Last time I saw the fairgrounds, two glass-blowers were shaping a pumpkin on a metal rod and pulling the molten glass like taffy to give it a stem. A fiber artist brought panels as large as oil paintings in silken thread, and my parents found a table of wooden books — boxes carved like grimoires with ingenious hidden openings.
We were at the Paradise City Arts Festival in Northampton on a sunny fall day, like this one. The first long weekend in October brings out artists and artisans along with ripe squashes — all through the hills.
The sun’s coming out after a week of rain this weekend to warm up the annual Harvest Festival on Saturday and Sunday at Berkshire Botanical Garden. They’ve hosted this party for more than 80 years, and this year they’ll gather live music, jazz and ukulele (or maybe both together), more than 100 artisans — ceramics, alpaca wool, herbs — and a countywide farmers market, pony and hay rides, tag and plant sales … and workshops on cheese-making, cider and mead, beekeeping or heirloom apples.
The inside look at hands at work continues on Saturday, from the Stationery Factory in Dalton to back roads in the southern Berkshires, as the Guild of Berkshire Artists holds its last Open Studio tour of the year, with 20 artists in nine studios, in abstracts and oils, photography, pen-and-ink …
Not far away, In Lenox, photographers come close to the natural world as Art in the Barn opens an exhibit of Mass Audubon’s annual contest winners on Saturday. (Here are the 2017 winners, to give a feel for kind of images people capture. An iridescent snail curls over a petal, and white egrets fly over sunlit meadow grass.)

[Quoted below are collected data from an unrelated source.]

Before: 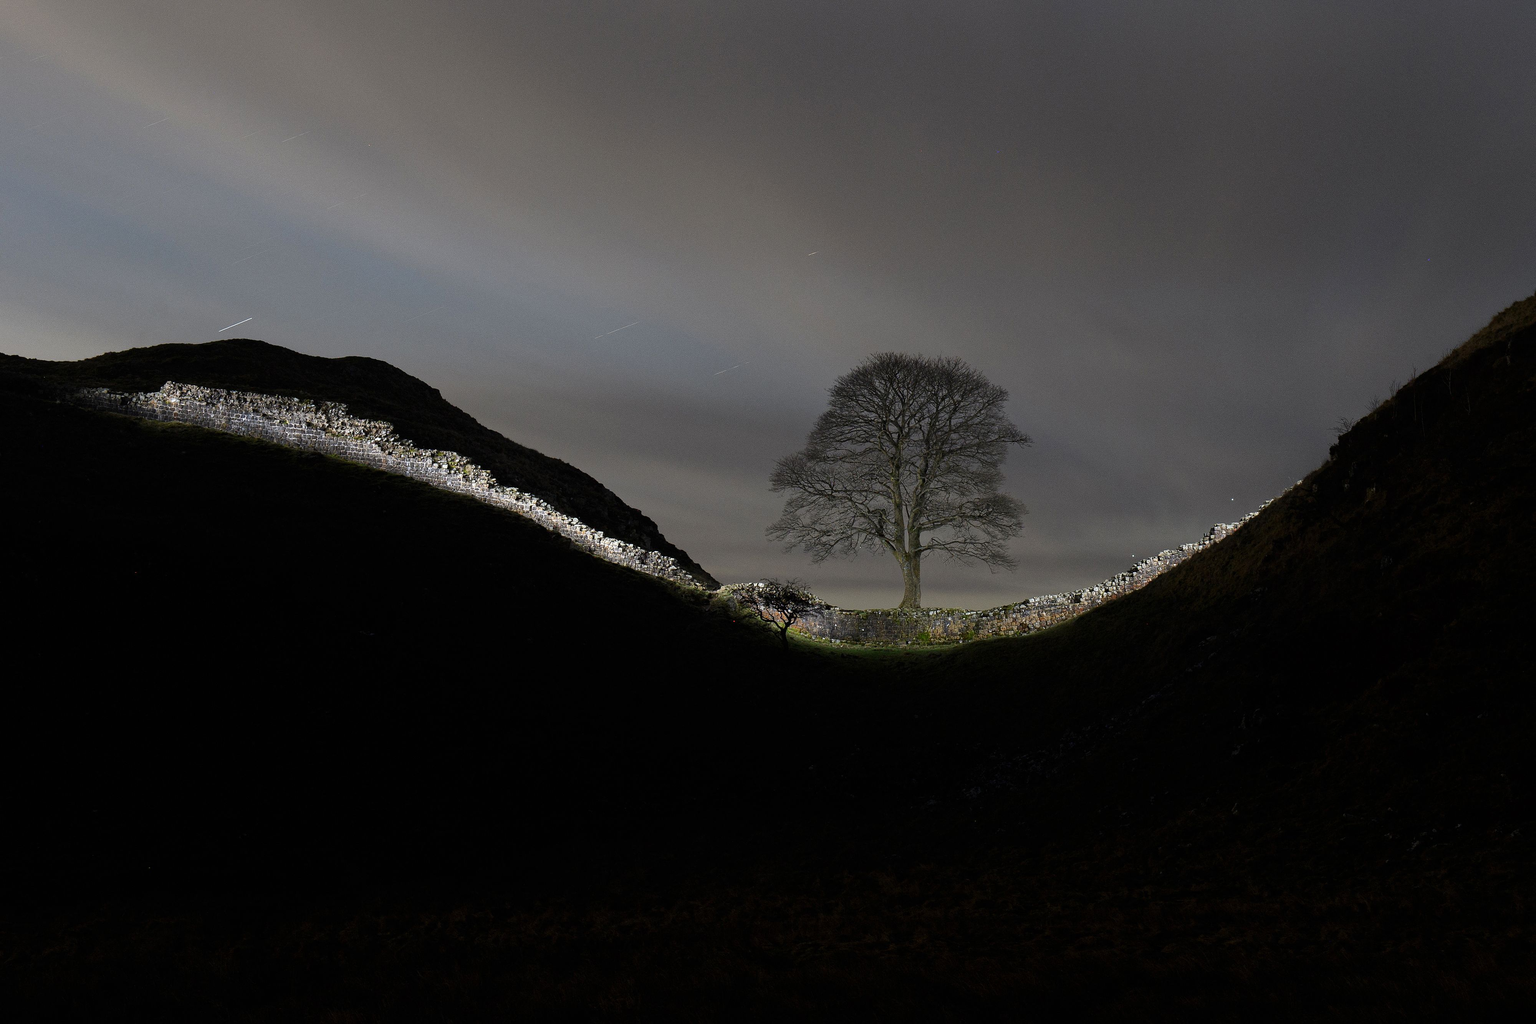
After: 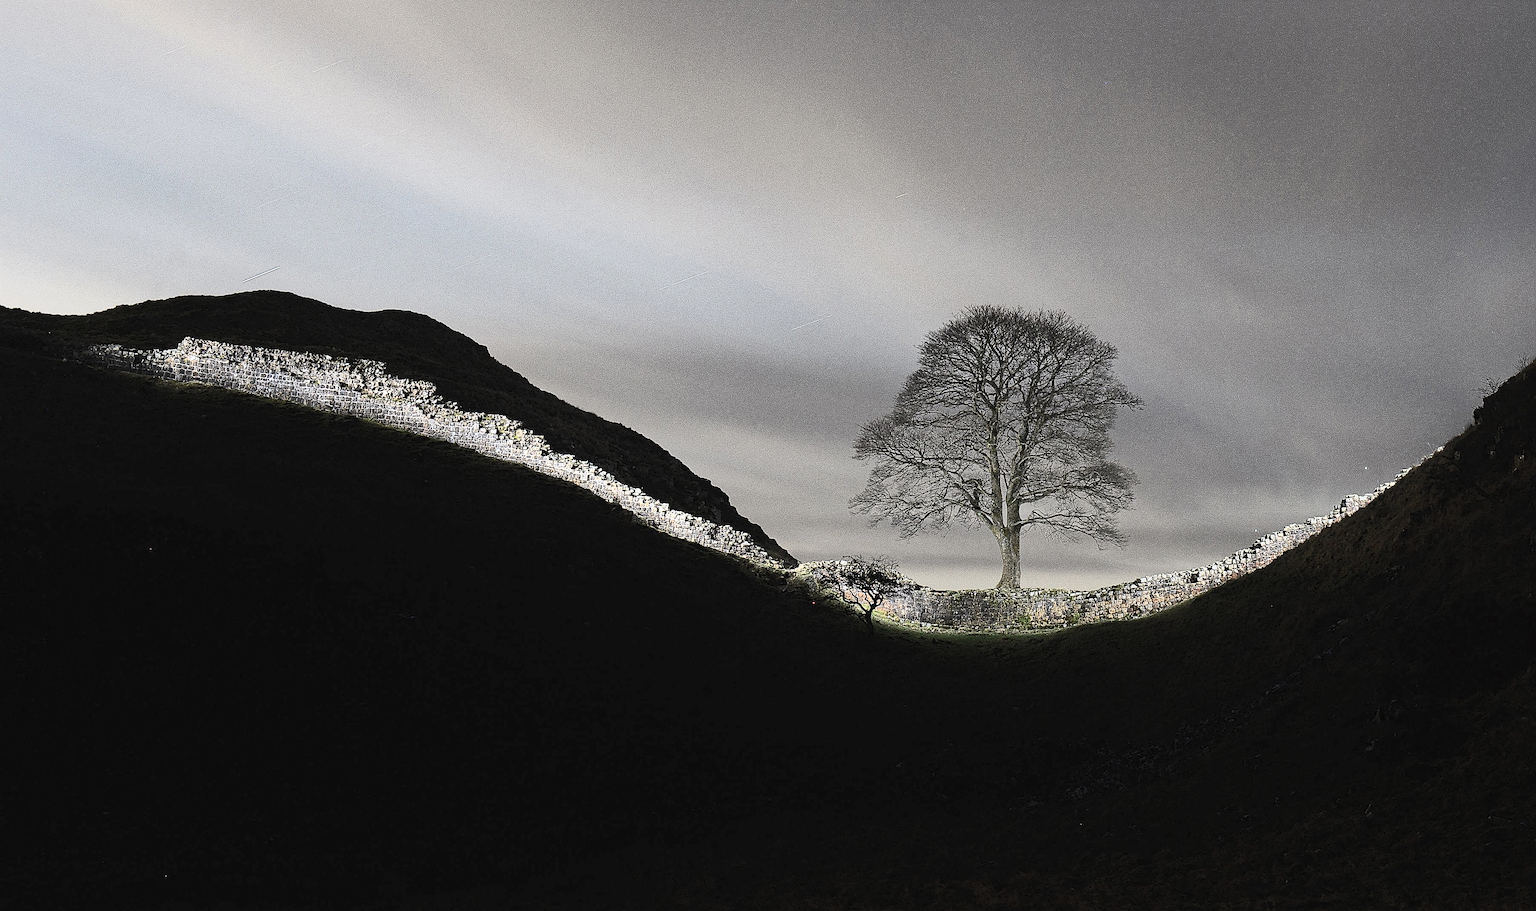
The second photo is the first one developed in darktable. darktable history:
shadows and highlights: shadows -20.5, white point adjustment -2.09, highlights -34.97
sharpen: amount 0.893
exposure: black level correction 0, exposure 0.59 EV, compensate exposure bias true, compensate highlight preservation false
contrast brightness saturation: contrast 0.577, brightness 0.579, saturation -0.349
crop: top 7.547%, right 9.735%, bottom 12.066%
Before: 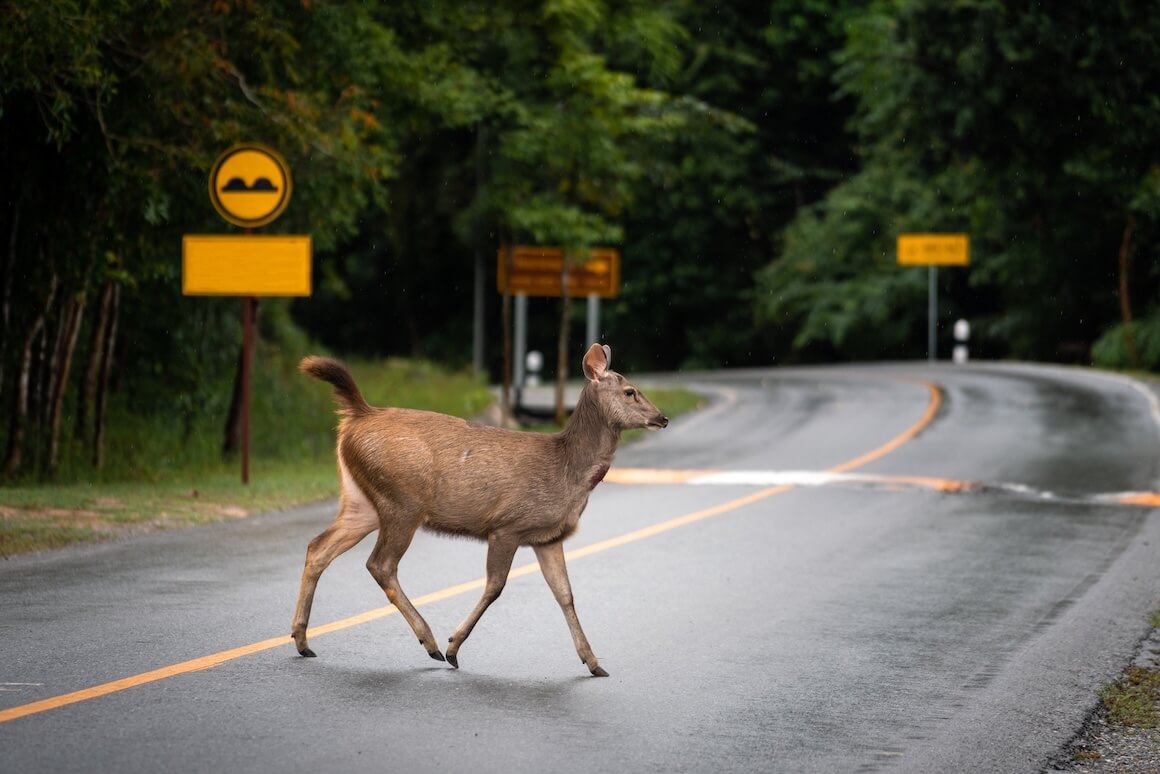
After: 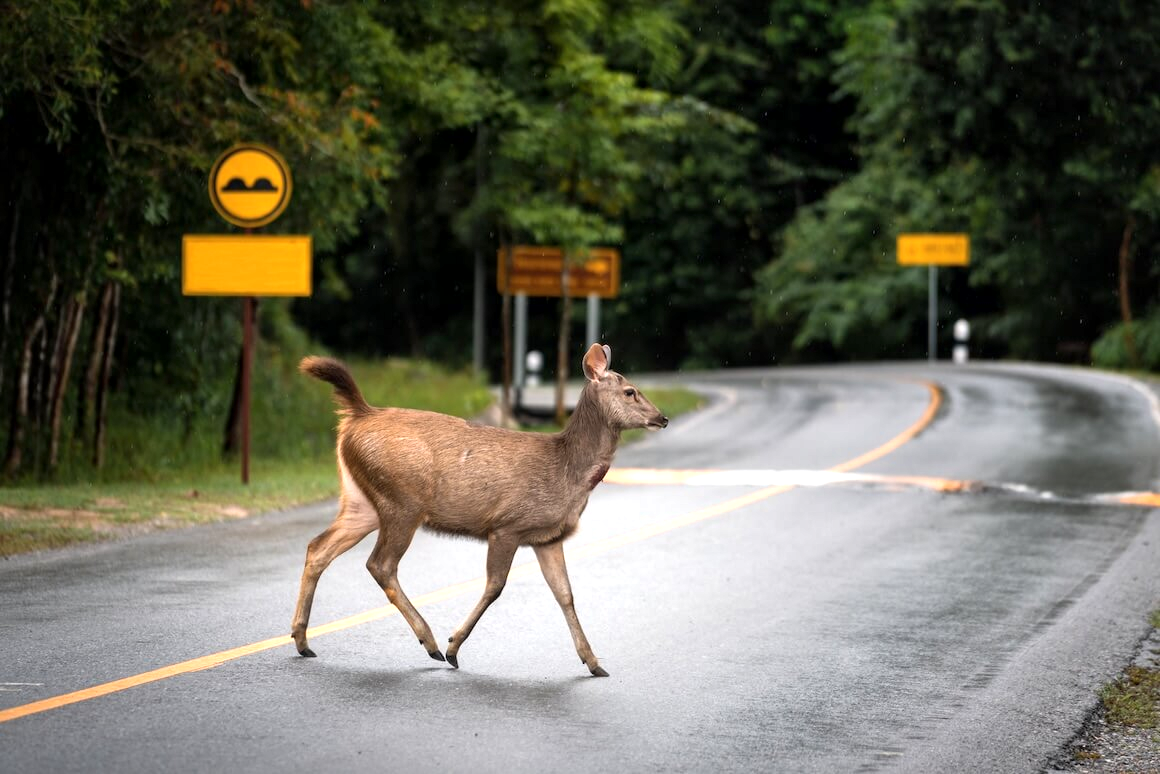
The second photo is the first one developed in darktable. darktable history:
local contrast: mode bilateral grid, contrast 21, coarseness 50, detail 132%, midtone range 0.2
exposure: black level correction 0, exposure 0.5 EV, compensate exposure bias true, compensate highlight preservation false
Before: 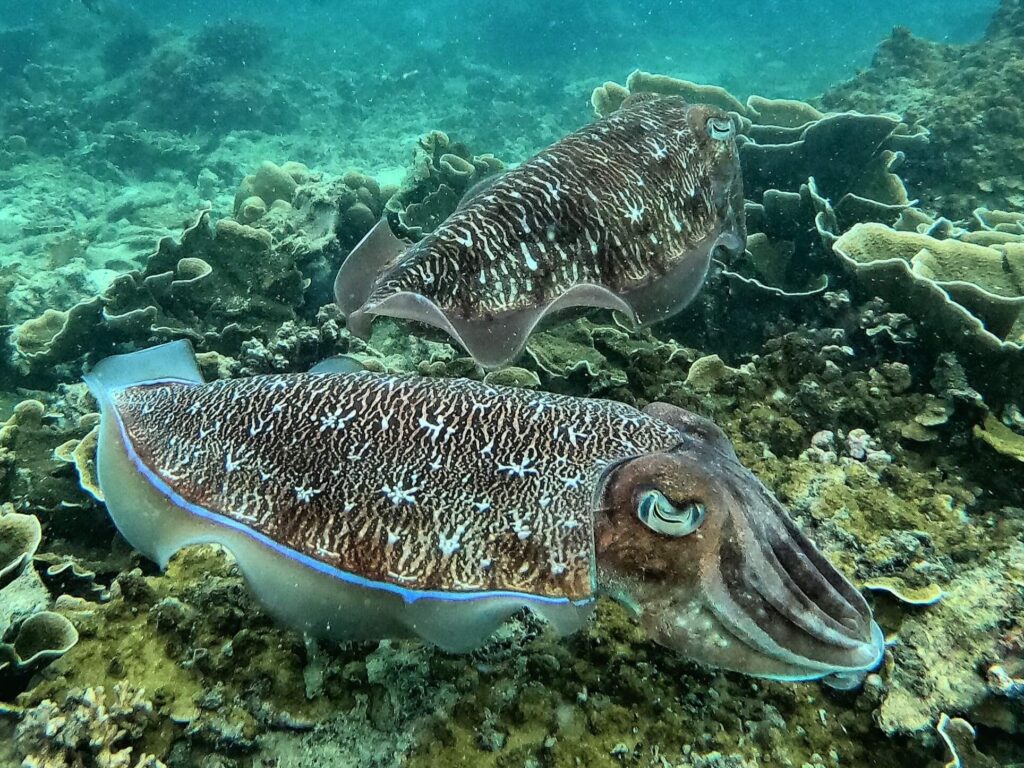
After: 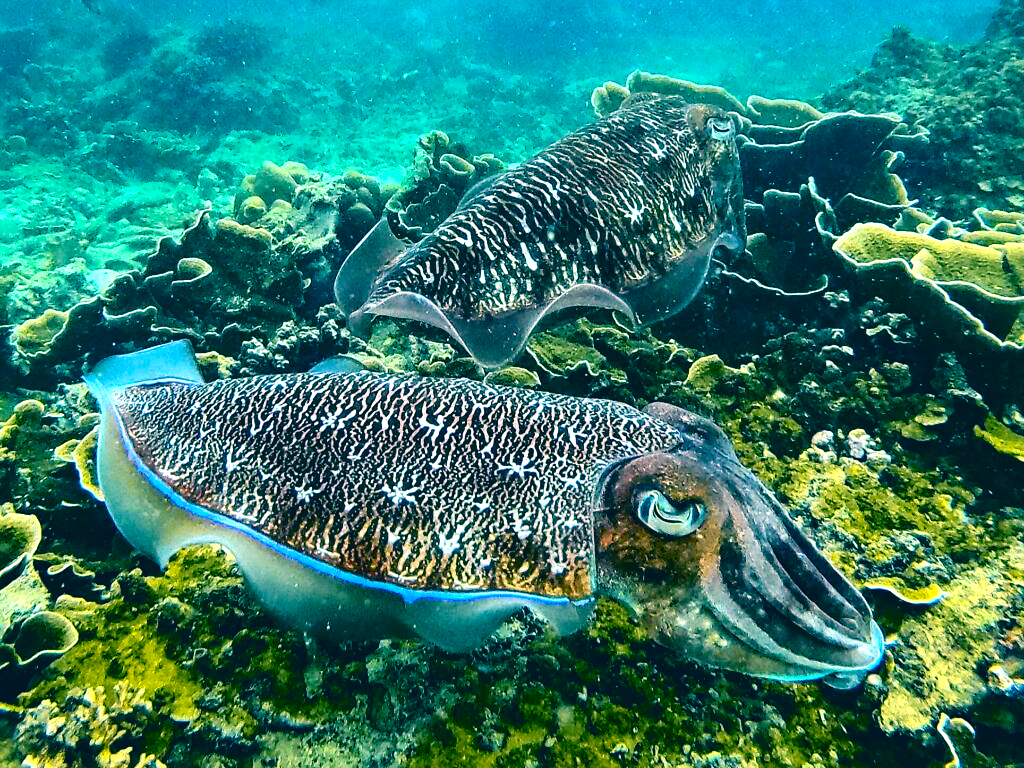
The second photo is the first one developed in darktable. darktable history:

East over the ridge, the Paradise City Arts Festival is coming to the Three Country Fairgrounds in Northampton for all three days of the long weekend, and I’ll be there on Monday. In full disclosure, I have family there this year — my mother’s cousin-in-law, Daniel Weinstock, is a sculptor in wood and ceramics. My mother’s cousin, Lisa Parr, restores carousel horses and is a beautiful artist in her own right.
And while I’m waiting, I may wander west toward the Taconics. Hancock Shaker Village is planning a weekend of food and words and woodworking. On Sunday, playwright Jesse Waldinger will hold a staged reading of stories from local history: Elizabeth Freeman, who won her freedom in 1781, and a free black man who turns to the law in original ways to bring his daughter home from the Shakers.
On Saturday, I can come into the kitchen. Boston Globe correspondents and Hungry Traveler bloggers Patricia Harrison and David Lyon will be there, with Shaker cooking and a cookie competition in the afternoon, and local farms and gardens will provide a worlds’ people dinner.
But here’s what caught my eye first. On Saturday night, Pulitzer Prize winner Paul Muldoon, one of Ireland’s leading contemporary poets, will read his work aloud — sly and warm and unexpectedly rhythmic.
He tells the story of a people who
“… pored over the mud
of mangold- and potato-pits
or flicked through kale plants from Comber
as bibliomancers of old …”
A bibliomancer tells the future from a book, and these people tell it in a garden of cold-hardy plants. Harvest and making and a fleck of magic root together and pick up speed, like clay on a wheel.